Simplify offers a range of ETFs aimed at sideswiping the impact of rising long-term rates. One of these funds is the Simplify Interest Rate Hedge ETF (PFIX), which uses interest rate options to provide “convex exposure to large upward moves in interest rates and interest rate volatility.”

Bassman sees a “strong chance of significantly higher rates” in coming years, resulting from both an uptick in core inflation and a shift away from negative real interest rates toward neutral real rates. Over much of the past century, real rates, or the difference between nominal interest rates and the rate of inflation, had been modestly positive, but they have been mostly negative for much of the past decade.

“The Fed wants that to get back to a 2.0% real rate range,” says iShares’ Schenone, though she adds that it may take a few years for that shift to play out. If she’s right in her expectation that core inflation will move up to 2.5%, then the Fed may eventually hike rates to around 4.5%.

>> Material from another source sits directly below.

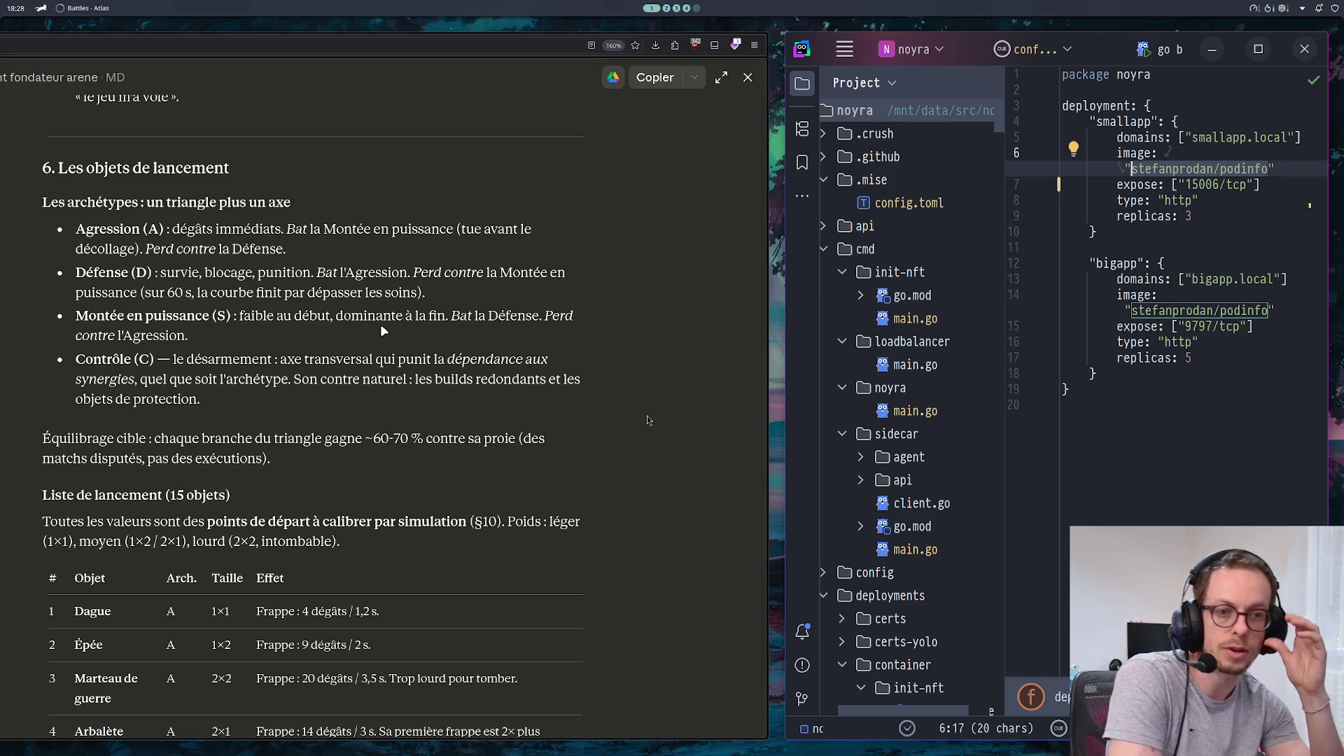
scroll(438, 438, "down", 5)
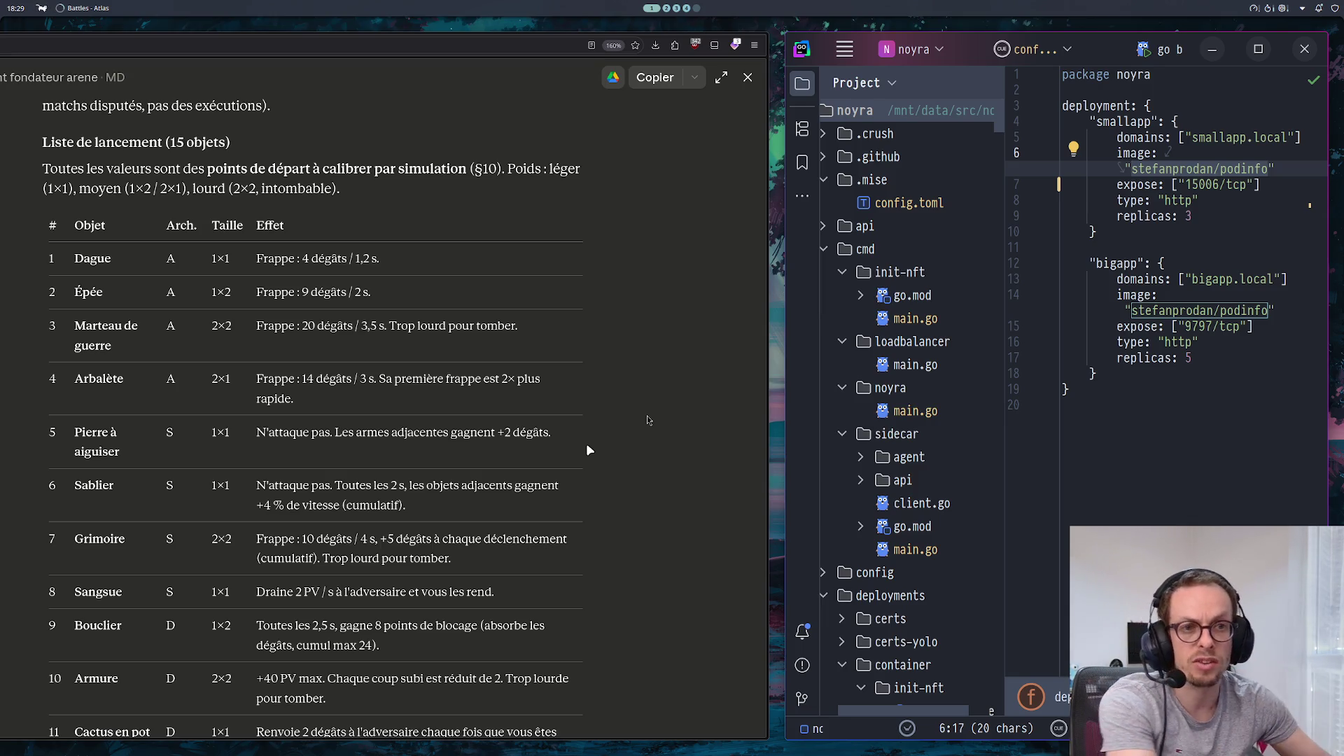
scroll(518, 435, "up", 5)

Lisa Hornby, head of U.S. multisector fixed income at Schroders, noted that the Fed used to adhere to the “Taylor rule,” which suggests that in a period of rising inflation, the real interest rate should also rise (acting, in effect, as a multiplier). While the Fed may not push real rates into positive territory anytime soon, Hornby, who spoke in late September, still sees a coming uptick in rates. “We are focused on short-duration bonds. The market has yet to reprice long-term interest rates,” she says.

In Search Of Yields
If and when the yield curve steepens, advisors will once again be offering clients an array of fixed-income ideas with more robust payouts. Until then, it has been a challenge to find decent yields without assuming a lot of risk.

Junk bonds are one area where the risk doesn’t seem to match up with the reward. In early 2019, the effective yield of the ICE BofA U.S. High Yield Index stood at 8%. These days, the yields are at only half that level.